Fish & Cat feels like a dream that’s forever threatening to turn into a nightmare. This bizarre and unsettling film, by Iranian director Shahram Mokri, is supposedly based on true events where a restaurant served human flesh, and its roughly two hours of runtime is filmed entirely in one shot. Imagine a re-enactment of a murder directed by David Lynch when he’s dreaming and you’ve got something similar to Fish & Cat.

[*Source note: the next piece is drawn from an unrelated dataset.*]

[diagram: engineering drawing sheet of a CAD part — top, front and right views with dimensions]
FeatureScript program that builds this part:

The rough plot sounds like that of a typical slasher film: a group of students head to a remote lake in winter for a kite-flying festival and find themselves menaced by a trio of grizzly local men. Beyond this premise though, the film is unique, its single-shot take a surreal mastery of choreography and non-linear storytelling. Once the villains have been introduced, shabby restaurateurs who prey on city folk, we meet the rest of the characters one by one, their stories related through flashbacks, disjointed conversations and snippets of narration. There is very little actual conflict in the film, with violence always hinted at or occurring offscreen. This leaves it to the viewer’s imagination to piece together what is going on out of sight.

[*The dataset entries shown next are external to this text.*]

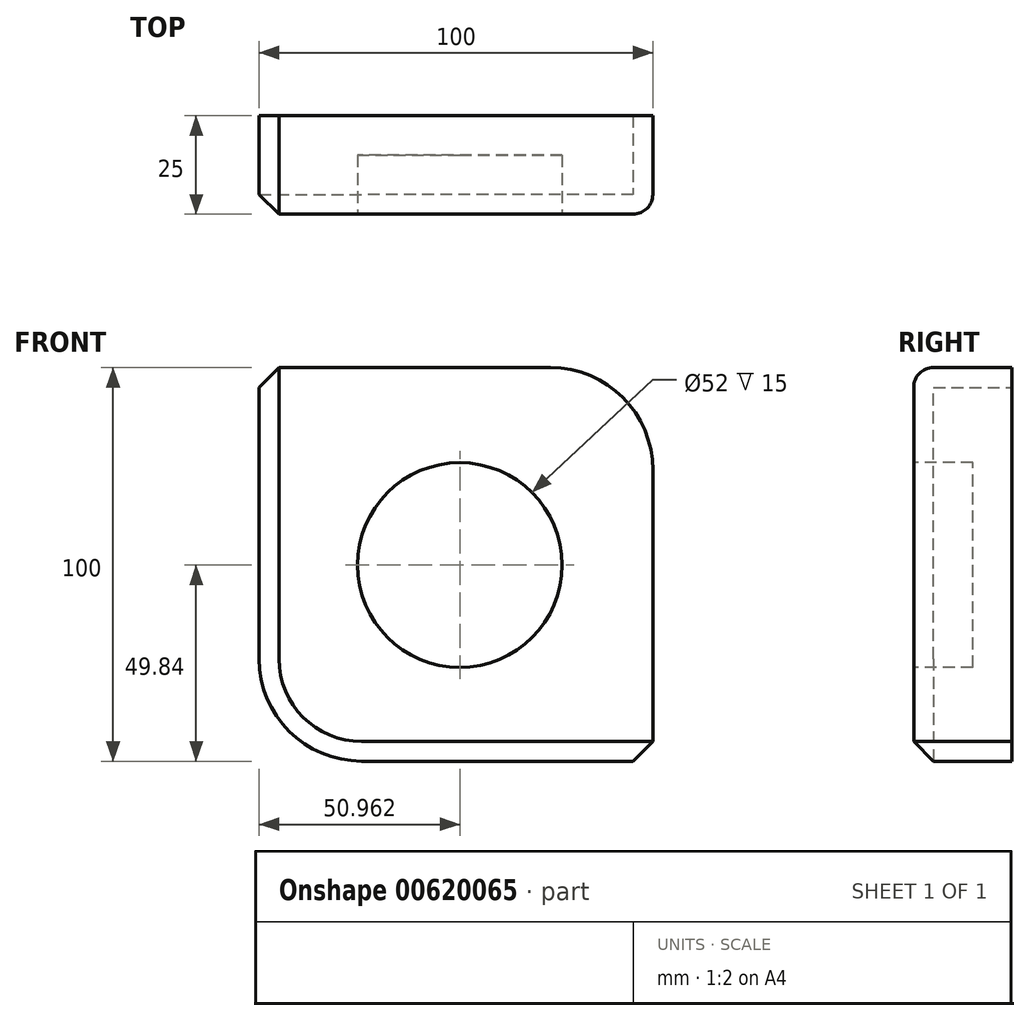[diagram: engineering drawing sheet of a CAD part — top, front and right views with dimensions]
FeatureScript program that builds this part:
annotation { "Feature Type Name" : "Feature", "Feature Type Description" : "" }
export const myFeature = defineFeature(function(context is Context, id is Id, definition is map)
    precondition{}
    {
        {
            var Q0;
            Q0=qCreatedBy(makeId("Front.planeOp"),FACE);
            var sketch = newSketch(context, id + "F0", { "sketchPlane" : qUnion([Q0])});
            skLineSegment(sketch, "E0.bottom", {"start": v(-43.5, 50.16) * mm, "end": v(30.5, 50.16) * mm});
            skLineSegment(sketch, "E0.top", {"start": v(-17.5, -49.84) * mm, "end": v(56.5, -49.84) * mm});
            skLineSegment(sketch, "E0.left", {"start": v(-43.5, 50.16) * mm, "end": v(-43.5, -23.84) * mm});
            skLineSegment(sketch, "E0.right", {"start": v(56.5, 24.16) * mm, "end": v(56.5, -49.84) * mm});
            skPoint(sketch, "E1.visualSharp", {"position": v(56.5, 50.16) * mm});
            skArc(sketch, "E1.filletArc", {"start": v(56.5, 24.16) * mm, "mid": v(48.9, 42.55) * mm, "end": v(30.5, 50.16) * mm});
            skPoint(sketch, "E2.visualSharp", {"position": v(-43.5, -49.84) * mm});
            skArc(sketch, "E2.filletArc", {"start": v(-43.5, -23.84) * mm, "mid": v(-35.88, -42.22) * mm, "end": v(-17.5, -49.84) * mm});
            skSolve(sketch);
        }
        {
            var Q0;
            Q0=makeQuery(id+"F0.imprint","IMPRINT",FACE,{"disambiguationData":[TD([[makeQuery(id+"F0.imprint","IMPRINT",EDGE,{"derivedFrom":sQuery(id+"F0.wireOp",EDGE,"E0.bottom")}),-1.0]])]});
            extrude(context, id + "F1", {"entities" : qUnion([Q0]), "depth" : 25 * mm, "offsetDistance" : 25 * mm});
        }
        {
            var Q0;
            Q0=makeQuery(id+"F1.opExtrude","CAP_EDGE",EDGE,{"disambiguationData":[OSD([sQuery(id+"F0.wireOp",EDGE,"E0.bottom")])],"isStart":false});
            fillet(context, id + "F2", {"entities" : qUnion([Q0]), "radius" : 5 * mm, "tangentPropagation" : true, "allowEdgeOverflow" : false});
        }
        {
            var Q0;
            Q0=makeQuery(id+"F1.opExtrude","SWEPT_EDGE",EDGE,{"disambiguationData":[OSD([sQuery(id+"F0.wireOp",EDGE,"E0.bottom"),sQuery(id+"F0.wireOp",EDGE,"E0.left")])]});
            chamfer(context, id + "F3", {"entities" : qUnion([Q0]), "width" : 5 * mm, "tangentPropagation" : true});
        }
        {
            var Q0;
            Q0=makeQuery(id+"F1.opExtrude","CAP_FACE",FACE,{"disambiguationData":[OSD([sQuery(id+"F0.wireOp",EDGE,"E0.bottom"),sQuery(id+"F0.wireOp",EDGE,"E0.top"),sQuery(id+"F0.wireOp",EDGE,"E0.left"),sQuery(id+"F0.wireOp",EDGE,"E0.right"),sQuery(id+"F0.wireOp",EDGE,"E1.filletArc"),sQuery(id+"F0.wireOp",EDGE,"E2.filletArc")])],"isStart":false});
            var sketch = newSketch(context, id + "F4", { "sketchPlane" : qUnion([Q0])});
            skCircle(sketch, "E3", {"center": v(7.47, 0) * mm, "radius": 26 * mm});
            skSolve(sketch);
        }
        {
            var Q0;
            Q0=makeQuery(id+"F4.imprint","IMPRINT",FACE,{"disambiguationData":[TD([[makeQuery(id+"F4.imprint","IMPRINT",EDGE,{"derivedFrom":sQuery(id+"F4.wireOp",EDGE,"E3")}),1.0]])]});
            extrude(context, id + "F5", {"entities" : qUnion([Q0]), "operationType" : NewBodyOperationType.REMOVE, "oppositeDirection" : true, "depth" : 15 * mm, "offsetDistance" : 25 * mm});
        }
    });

The single shot is intricate yet fluid, a work of art in itself by Mahmud Kalari, the cinematographer who worked on 2011’s A Separation. The shot follows one character and establishes their back story until another character wanders by, they talk briefly, and we follow the second character as they move off. It could be two minutes or twenty minutes later that we see this meeting seamlessly replicated so the camera can now follow the first character after their exchange. This occurs so often throughout the film that it’s difficult to place any events in chronological order, everyone’s individual stories blending together along with their past and present in an impossible tangle.
At some points the events of the film seem as unreal and detached as the stories some of the characters relate. One of them talks about a point in the past when a friend’s eye was permanently damaged in a kite accident. She appears in front of the lake, dark clouds swirling above her, as we are told from that moment she saw things that others couldn’t. Another story is told about someone who, convinced she saw a light in a reservoir that was the portal to another world, dived in and was never seen again. Other stories revolve around uncanny coincidences and their significance, and it seems all the characters are in the same mess of confusion the viewer is. One of the girls at the lake walks around with sketchpad to record the ‘time and distance’ of whatever she sees ahead of her.

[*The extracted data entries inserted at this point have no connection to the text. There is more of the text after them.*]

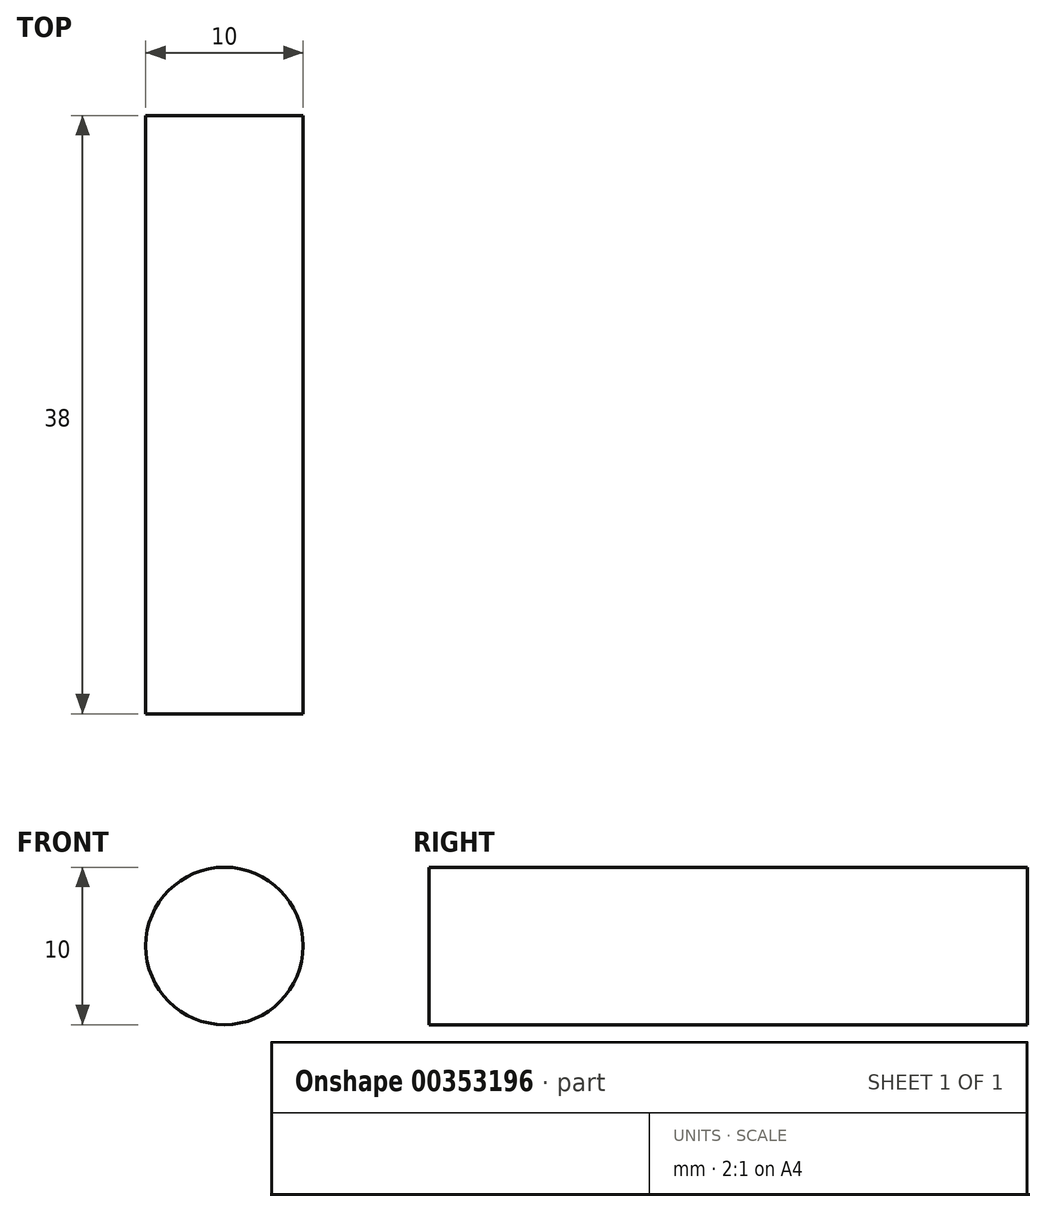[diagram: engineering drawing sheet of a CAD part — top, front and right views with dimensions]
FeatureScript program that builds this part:
annotation { "Feature Type Name" : "Feature", "Feature Type Description" : "" }
export const myFeature = defineFeature(function(context is Context, id is Id, definition is map)
    precondition{}
    {
        {
            var Q0;
            Q0=qCreatedBy(makeId("Front.planeOp"),FACE);
            var sketch = newSketch(context, id + "F0", { "sketchPlane" : qUnion([Q0])});
            skCircle(sketch, "E0", {"center": v(0, 0) * mm, "radius": 5 * mm});
            skSolve(sketch);
        }
        {
            var Q0;
            Q0 = qSketchRegion(id + "F0", true);
            extrude(context, id + "F1", {"entities" : qUnion([Q0]), "depth" : 38 * mm});
        }
    });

Talking about the film, the director said he wanted to ‘unhinge time’ within its single take and play with expectations of time and narrative. The result is something that couldn’t really be called a horror film. Dread would be a more appropriate term. Muted colours and gothic scenery are the setting for the film which is constantly building towards something terrible occurring that never quite does. And like the worst kind of nightmares, this terror is always just around the corner, always threatening and all the more disturbing as it can’t be pinned down.